Tuesday, June 16, 2015

Eight is enough as Phils rocked by O's in road trip of the damned

Baltimore, MD -- How bad is bad?

When your starter only retires two batters?

When the final score resembles a football team's stellar defensive effort?

When a position player -- who essentially has no "book" on him which batters can use to prepare -- can't fool the opposition very long and manages to surrender multiple runs?

The 2015 Tragical History Tour that is the Phillies season rolled into Camden Yards and wrote another chapter. Manny Machado and Chris Parmelee each hit two home runs and the Baltimore Orioles finished with a franchise-record eight long balls in their 19-3 drubbing of sad-sack Philadelphia on Tuesday night.

Chris Davis, David Lough, Jimmy Paredes and Ryan Flaherty also went yard for Baltimore, which had previously hit seven home runs as a team three times. The most recent came in 2012 against Toronto.

Phillies starter Jerome Williams (3-7) recorded just two outs before leaving the game in the bottom of the first inning with a strained left hamstring. He gave up four hits, walked two and served up two wild pitches.

Machado set the tone with a no-doubter into the stands in left to lead off the game. A pair of walks sandwiched Paredes' fly out to center, and Parmelee singled to load the bases with one away. J.J. Hardy singled in Travis Snider, Flaherty plated two with his single to right and both players scored following a pair of wild pitches.
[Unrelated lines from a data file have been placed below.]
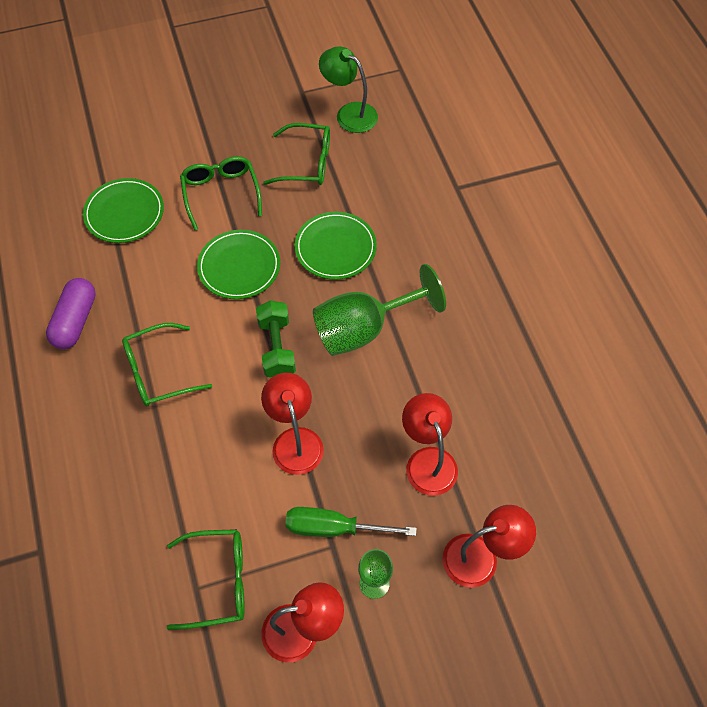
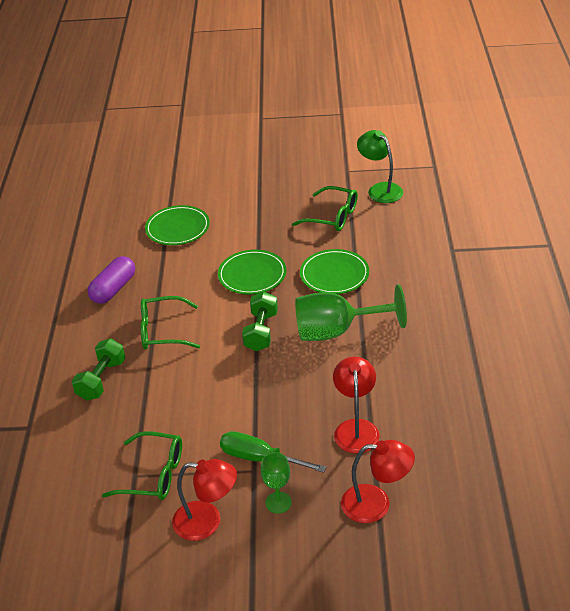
camera: 20 degrees right, 20 degrees down
(107, 460) = (102, 380): none -> green dumbbell
(221, 194) = (256, 227): green glasses -> none
(295, 440) = (251, 394): red lamp -> none

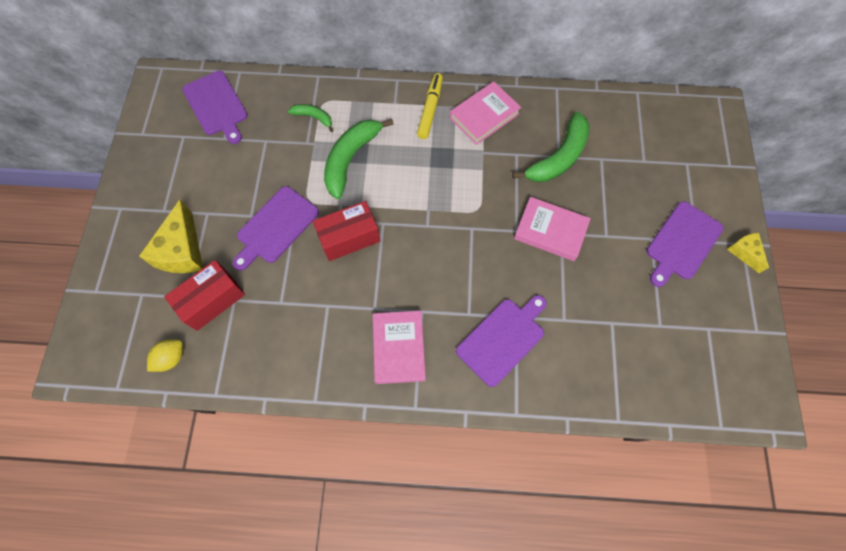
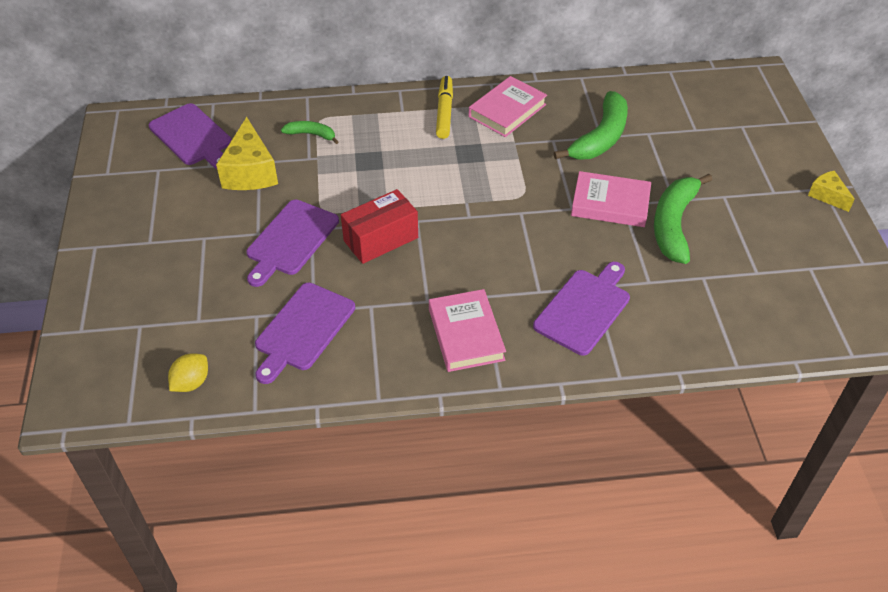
camera: 10 degrees left, 20 degrees down
(182, 251) = (182, 277): yellow cheese -> yellow cheese (250, 172)
(212, 300) = (230, 320): red box -> none
(351, 159) = (364, 167): green banana -> green banana (674, 224)
(682, 243) = (758, 196): purple cutting board -> purple cutting board (303, 329)

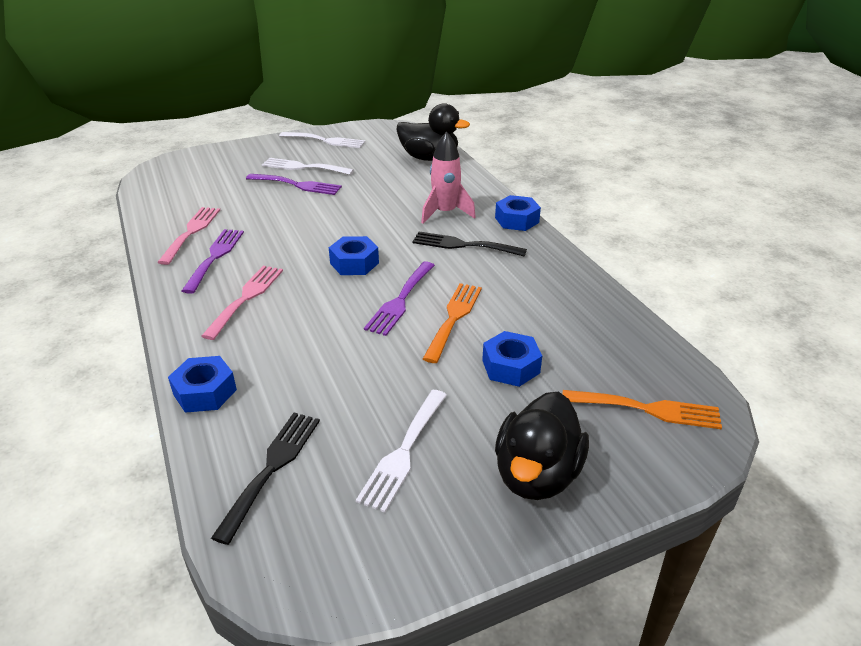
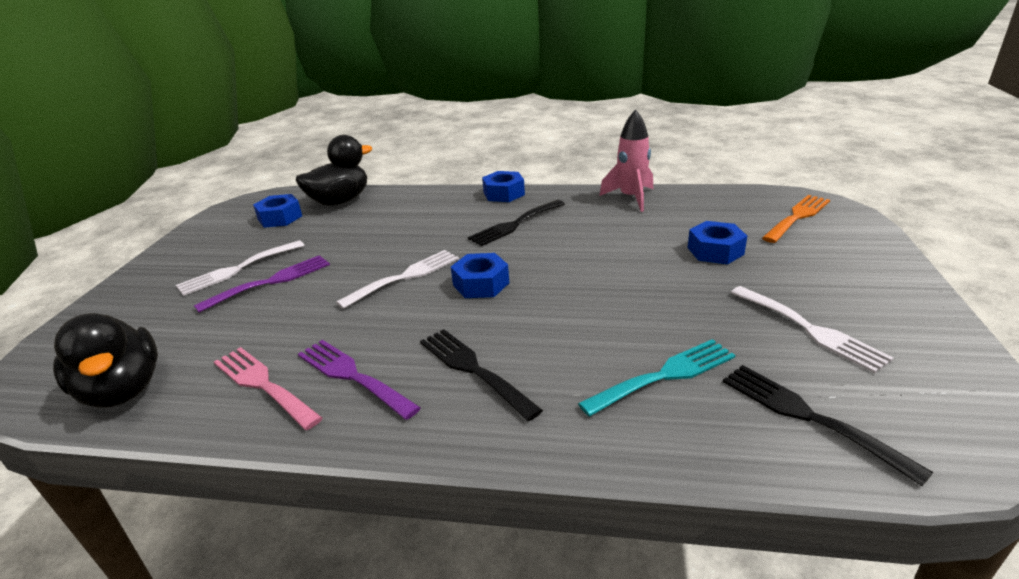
camera: 55 degrees left, 5 degrees down
(205, 392) = (644, 442): blue nut -> blue nut (280, 218)
(246, 298) = (473, 369): pink fork -> black fork
(285, 383) = (664, 375): none -> turquoise fork
(326, 140) = (202, 243): white fork -> white fork (405, 277)
(400, 300) = (574, 275): purple fork -> none
(445, 213) = (450, 218): pink rocket -> pink rocket (631, 198)
(453, 318) = (625, 257): orange fork -> none
(536, 474) = (859, 276): black duck -> black duck (123, 390)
Dustin McGowan came on for Williams and struck out Lough to end the frame, but Machado and Paredes hit solo homers in the second against him and Parmelee launched a solo shot with two outs. Lough redeemed himself with a three-run shot to right in the third, and it was 12-0 before McGowan had recorded an out in the stanza.

Chris Tillman (5-7) had a quality start for the Orioles, yielding three runs on four hits over six innings.

The O's have been red hot of late to keep pace in a competitive AL East, winning 10 of 12. The Phillies, meanwhile, have been trending in the opposite direction. The worst team in the majors, Philly has lost eight in a row to fall to 3-18 over its last 21.

Their lone bright spot in this one came on Maikel Franco's sixth-inning, two- run homer to center. The young slugger has seven home runs in 30 games this season.

Baltimore scored at least one run in each of the first six innings and three runs or more four times.

The lone mystery of the night came in the seventh, when outfielder Jeff Francoeur took the hill. He managed to pitch a 1-2-3 seventh inning, but he came back out for the eighth and on the very first pitch, Flaherty set the record with a solo shot to right-center. Paredes' sacrifice fly to the warning track in left produced Baltimore's final run.

Notes: Baltimore improved to 9-2 in its last 11 against Philadelphia ... Francoeur pitched two innings. The last position player to pitch more than one in a nine-inning game was Boston's Nick Green in 2009 ... Phillies outfielder Domonic Brown had two hits and his first RBI of the season ... The Phillies have dropped 12 straight road games ... Williams is 0-4 over his last six starts ... All five players that took the mound for the Phillies gave up at least two runs.